手当てを終えたかおるは、辛そうで不安げな零の顔を認めると、フゥ、と大きく溜息をつく。

「零ちゃんごめんね、ちょっとお仕置きがきつかったね。ごめん、もう怒ってないから、そんな辛そうな顔しないで?」

 本当はすごく怒っていたはずなんだけど、とかおるは思う。零が部屋にいないと気付いてからどれだけ心配したか、このお姫様はきっと分かっていない。

「健君は、悪くないんだよ。」

「え?」

「健君は、私が一人で出かけようとしてた時にたまたま誘ってくれただけで、」

「それで?」

「荷物持ってくれたり、してくれただけで」

「うん。」

「だから、悪いのは私で・・・」

 健君の事を責めるのは、やめてほしい、と言おうとしたところで、ずっと我慢していた涙が一粒こぼれる。
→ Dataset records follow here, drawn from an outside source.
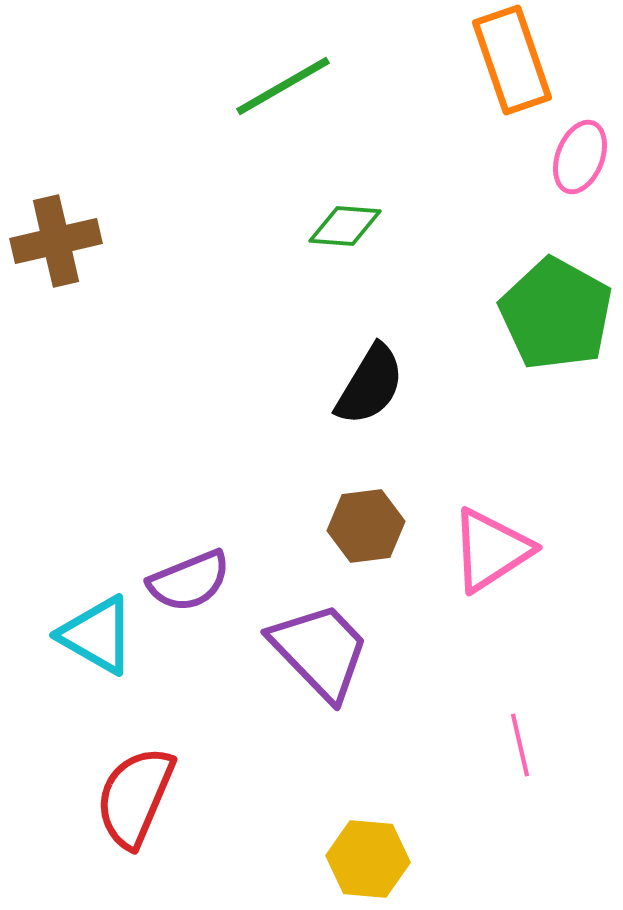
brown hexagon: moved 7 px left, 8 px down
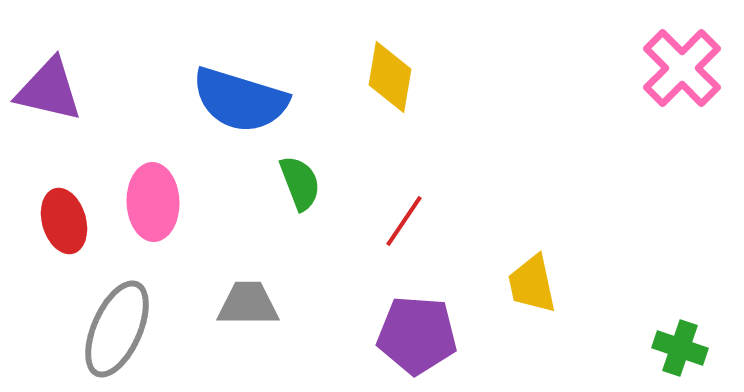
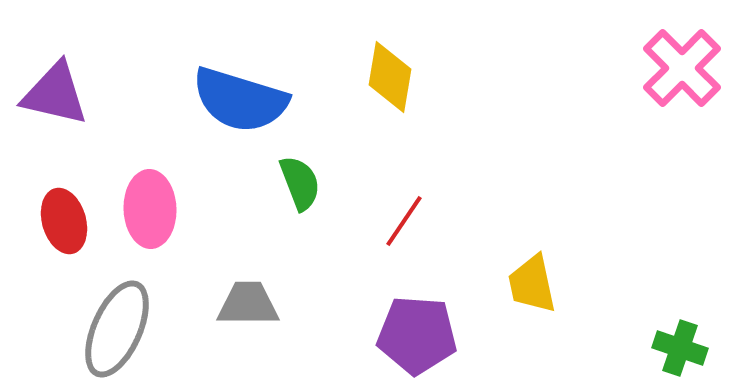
purple triangle: moved 6 px right, 4 px down
pink ellipse: moved 3 px left, 7 px down
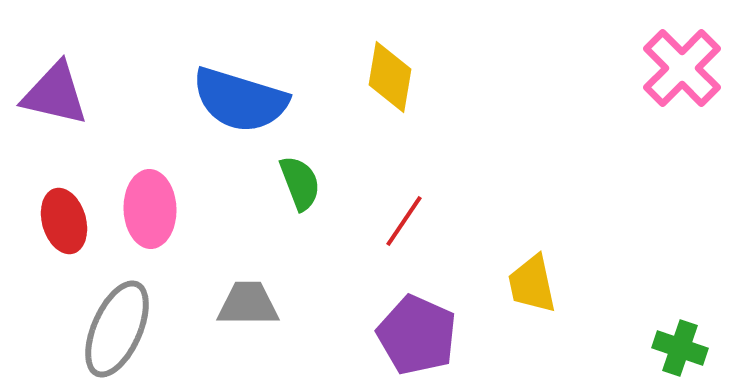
purple pentagon: rotated 20 degrees clockwise
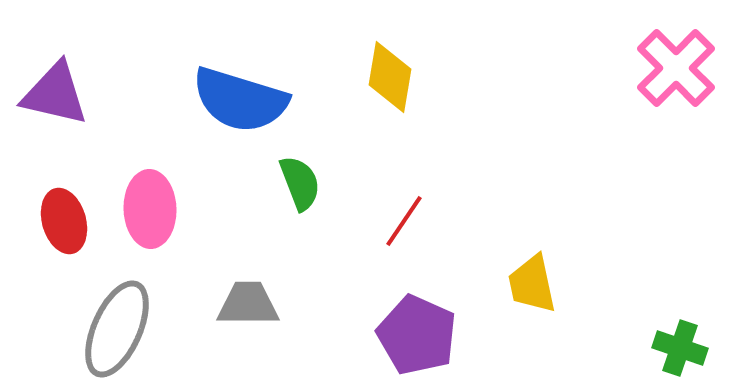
pink cross: moved 6 px left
「れ、零ちゃん?!ごめん、ごめんね?泣かないで。健の事も零ちゃんのことも、責めてないから。ただ僕が勝手に焼きもち焼いて心配していただけだから、」

 焦って必死に謝ってくれるかおるに、泣くのは卑怯だ、と零は思う。だから絶対泣かないつもりだったのに。

「泣いてないもんッ!」

とっさに零が叫ぶと、かおるは困ったような笑顔になり、必死に涙を堪えようとしている零を思わず抱きしめる。

 このお姫様は、どうしてこんなに可愛いんだろう。この僕を慌てさせたり、不安にさせたり、散々翻弄しておいて、その自覚なしとはね。
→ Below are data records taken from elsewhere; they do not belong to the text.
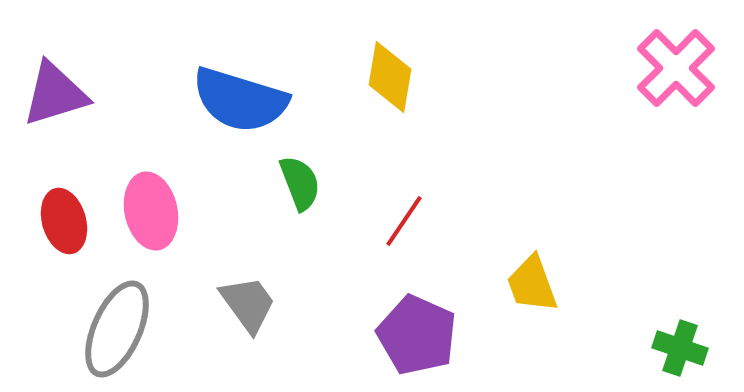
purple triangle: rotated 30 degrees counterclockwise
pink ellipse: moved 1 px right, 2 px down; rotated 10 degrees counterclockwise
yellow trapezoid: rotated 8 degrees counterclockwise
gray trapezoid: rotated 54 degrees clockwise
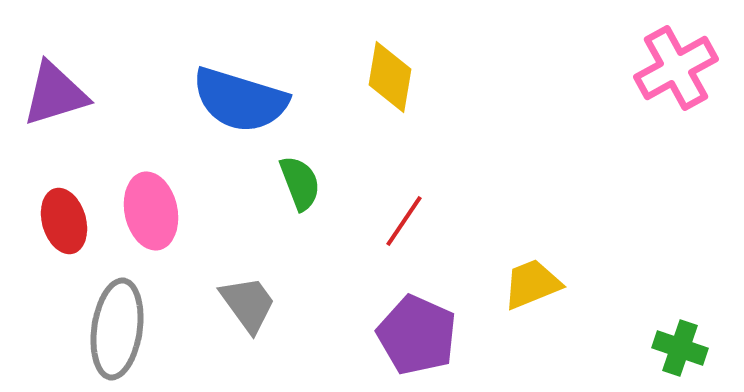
pink cross: rotated 16 degrees clockwise
yellow trapezoid: rotated 88 degrees clockwise
gray ellipse: rotated 16 degrees counterclockwise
「これじゃ、どっちがオシオキされているのか、わからないな。」

かおるは小さく呟く。

「零ちゃんが泣いてないっていうなら、泣いてないんだと思うよ。でも、泣きたいくらい辛い気持ちにさせたのは僕だよね?それに・・・もしも零ちゃんが泣いていてもいなくても、僕は同じように謝っていると思うから、」

「零ちゃんがいなくなったって気付いて、でもすぐに健と一緒だって分かって、心配と焼きもちと、いろんな気持ちが渦巻いて、正直、自分でも驚くぐらい慌てちゃった。」

「最初は怒ってたんだよ。どうして声をかけてくれなかったんだろう、って。でも、よく考えたらそれだってただの焼きもちだよね?僕の焼きもちで零ちゃんを責めて、泣かせちゃうなんて、僕の方こそエスコート役失格だよね。」

 抱きしめられていて、顔は見えなかったが、口調から辛そうな顔をしているのだろう、と思う。
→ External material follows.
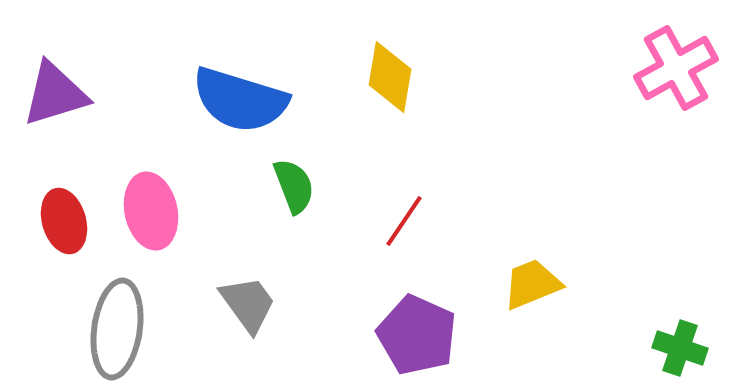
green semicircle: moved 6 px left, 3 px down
 違う、かおる君が悪いんじゃなくて、謝ってほしいんじゃなくて、

言葉にしようとすると、余計に涙があふれそうで、零はただ首を横に振る。

「ごめんね、零ちゃんは何にも悪くないよ。ごめんね。もう泣かないで。」

かおるが優しい言葉をかければかけるほど、心の痛みは広がり、これがかおるのオシオキだとしたらどんなオシオキよりも効果的なオシオキだ、と零はかおるに抱きしめられたまま、そんな事を考えていた。